Problem requirements - Convert the text in the entries below into a JSON list of strings, with one string per line and blank lines omitted.

[Saved data entries]
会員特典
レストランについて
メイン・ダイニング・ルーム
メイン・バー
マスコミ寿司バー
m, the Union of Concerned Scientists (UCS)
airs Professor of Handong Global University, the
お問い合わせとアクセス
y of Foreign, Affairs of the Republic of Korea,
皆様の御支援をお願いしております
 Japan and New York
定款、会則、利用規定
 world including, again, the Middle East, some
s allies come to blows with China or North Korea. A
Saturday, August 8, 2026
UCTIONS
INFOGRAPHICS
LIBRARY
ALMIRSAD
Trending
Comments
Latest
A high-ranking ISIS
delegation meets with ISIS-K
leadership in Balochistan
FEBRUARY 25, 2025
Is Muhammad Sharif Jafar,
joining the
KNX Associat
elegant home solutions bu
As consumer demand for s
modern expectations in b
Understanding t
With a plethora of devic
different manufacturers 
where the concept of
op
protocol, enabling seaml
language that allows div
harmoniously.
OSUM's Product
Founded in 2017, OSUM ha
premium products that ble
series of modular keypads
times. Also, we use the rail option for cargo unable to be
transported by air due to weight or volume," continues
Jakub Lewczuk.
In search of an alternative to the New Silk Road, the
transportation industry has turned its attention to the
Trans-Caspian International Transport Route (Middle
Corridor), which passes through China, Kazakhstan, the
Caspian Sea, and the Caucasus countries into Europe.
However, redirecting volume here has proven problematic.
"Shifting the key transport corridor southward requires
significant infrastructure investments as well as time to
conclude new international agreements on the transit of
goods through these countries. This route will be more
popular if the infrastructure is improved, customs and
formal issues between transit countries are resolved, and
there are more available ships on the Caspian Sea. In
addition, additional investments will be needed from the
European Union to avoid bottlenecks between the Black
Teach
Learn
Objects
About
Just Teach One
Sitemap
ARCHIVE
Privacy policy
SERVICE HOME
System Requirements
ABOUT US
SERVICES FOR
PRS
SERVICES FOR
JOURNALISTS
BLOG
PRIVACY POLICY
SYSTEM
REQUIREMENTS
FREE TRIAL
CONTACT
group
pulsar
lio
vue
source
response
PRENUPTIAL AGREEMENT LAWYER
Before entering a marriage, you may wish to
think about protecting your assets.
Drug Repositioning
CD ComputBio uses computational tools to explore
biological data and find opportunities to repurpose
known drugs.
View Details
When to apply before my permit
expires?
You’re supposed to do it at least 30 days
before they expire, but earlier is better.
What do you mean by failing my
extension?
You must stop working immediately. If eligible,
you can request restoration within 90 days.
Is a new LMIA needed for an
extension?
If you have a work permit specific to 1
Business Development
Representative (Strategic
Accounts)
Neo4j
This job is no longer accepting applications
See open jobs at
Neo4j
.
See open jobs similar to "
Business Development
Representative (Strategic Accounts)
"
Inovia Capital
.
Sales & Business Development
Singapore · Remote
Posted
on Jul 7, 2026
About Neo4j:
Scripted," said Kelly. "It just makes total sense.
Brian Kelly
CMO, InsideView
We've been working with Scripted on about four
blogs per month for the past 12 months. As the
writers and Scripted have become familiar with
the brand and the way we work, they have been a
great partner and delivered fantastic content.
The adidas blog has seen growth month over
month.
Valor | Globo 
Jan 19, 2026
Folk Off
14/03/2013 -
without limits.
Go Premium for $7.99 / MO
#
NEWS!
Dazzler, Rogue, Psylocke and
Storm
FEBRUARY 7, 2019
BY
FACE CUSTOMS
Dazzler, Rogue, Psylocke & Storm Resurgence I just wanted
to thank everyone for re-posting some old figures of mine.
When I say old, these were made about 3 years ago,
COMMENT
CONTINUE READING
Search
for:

Exercise answer -
[
  "会員特典",
  "レストランについて",
  "メイン・ダイニング・ルーム",
  "メイン・バー",
  "マスコミ寿司バー",
  "m, the Union of Concerned Scientists (UCS)",
  "airs Professor of Handong Global University, the",
  "お問い合わせとアクセス",
  "y of Foreign, Affairs of the Republic of Korea,",
  "皆様の御支援をお願いしております",
  " Japan and New York",
  "定款、会則、利用規定",
  " world including, again, the Middle East, some",
  "s allies come to blows with China or North Korea. A",
  "Saturday, August 8, 2026",
  "UCTIONS",
  "INFOGRAPHICS",
  "LIBRARY",
  "ALMIRSAD",
  "Trending",
  "Comments",
  "Latest",
  "A high-ranking ISIS",
  "delegation meets with ISIS-K",
  "leadership in Balochistan",
  "FEBRUARY 25, 2025",
  "Is Muhammad Sharif Jafar,",
  "joining the",
  "KNX Associat",
  "elegant home solutions bu",
  "As consumer demand for s",
  "modern expectations in b",
  "Understanding t",
  "With a plethora of devic",
  "different manufacturers ",
  "where the concept of",
  "op",
  "protocol, enabling seaml",
  "language that allows div",
  "harmoniously.",
  "OSUM's Product",
  "Founded in 2017, OSUM ha",
  "premium products that ble",
  "series of modular keypads",
  "times. Also, we use the rail option for cargo unable to be",
  "transported by air due to weight or volume,\" continues",
  "Jakub Lewczuk.",
  "In search of an alternative to the New Silk Road, the",
  "transportation industry has turned its attention to the",
  "Trans-Caspian International Transport Route (Middle",
  "Corridor), which passes through China, Kazakhstan, the",
  "Caspian Sea, and the Caucasus countries into Europe.",
  "However, redirecting volume here has proven problematic.",
  "\"Shifting the key transport corridor southward requires",
  "significant infrastructure investments as well as time to",
  "conclude new international agreements on the transit of",
  "goods through these countries. This route will be more",
  "popular if the infrastructure is improved, customs and",
  "formal issues between transit countries are resolved, and",
  "there are more available ships on the Caspian Sea. In",
  "addition, additional investments will be needed from the",
  "European Union to avoid bottlenecks between the Black",
  "Teach",
  "Learn",
  "Objects",
  "About",
  "Just Teach One",
  "Sitemap",
  "ARCHIVE",
  "Privacy policy",
  "SERVICE HOME",
  "System Requirements",
  "ABOUT US",
  "SERVICES FOR",
  "PRS",
  "SERVICES FOR",
  "JOURNALISTS",
  "BLOG",
  "PRIVACY POLICY",
  "SYSTEM",
  "REQUIREMENTS",
  "FREE TRIAL",
  "CONTACT",
  "group",
  "pulsar",
  "lio",
  "vue",
  "source",
  "response",
  "PRENUPTIAL AGREEMENT LAWYER",
  "Before entering a marriage, you may wish to",
  "think about protecting your assets.",
  "Drug Repositioning",
  "CD ComputBio uses computational tools to explore",
  "biological data and find opportunities to repurpose",
  "known drugs.",
  "View Details",
  "When to apply before my permit",
  "expires?",
  "You’re supposed to do it at least 30 days",
  "before they expire, but earlier is better.",
  "What do you mean by failing my",
  "extension?",
  "You must stop working immediately. If eligible,",
  "you can request restoration within 90 days.",
  "Is a new LMIA needed for an",
  "extension?",
  "If you have a work permit specific to 1",
  "Business Development",
  "Representative (Strategic",
  "Accounts)",
  "Neo4j",
  "This job is no longer accepting applications",
  "See open jobs at",
  "Neo4j",
  ".",
  "See open jobs similar to \"",
  "Business Development",
  "Representative (Strategic Accounts)",
  "\"",
  "Inovia Capital",
  ".",
  "Sales & Business Development",
  "Singapore · Remote",
  "Posted",
  "on Jul 7, 2026",
  "About Neo4j:",
  "Scripted,\" said Kelly. \"It just makes total sense.",
  "Brian Kelly",
  "CMO, InsideView",
  "We've been working with Scripted on about four",
  "blogs per month for the past 12 months. As the",
  "writers and Scripted have become familiar with",
  "the brand and the way we work, they have been a",
  "great partner and delivered fantastic content.",
  "The adidas blog has seen growth month over",
  "month.",
  "Valor | Globo ",
  "Jan 19, 2026",
  "Folk Off",
  "14/03/2013 -",
  "without limits.",
  "Go Premium for $7.99 / MO",
  "#",
  "NEWS!",
  "Dazzler, Rogue, Psylocke and",
  "Storm",
  "FEBRUARY 7, 2019",
  "BY",
  "FACE CUSTOMS",
  "Dazzler, Rogue, Psylocke & Storm Resurgence I just wanted",
  "to thank everyone for re-posting some old figures of mine.",
  "When I say old, these were made about 3 years ago,",
  "COMMENT",
  "CONTINUE READING",
  "Search",
  "for:"
]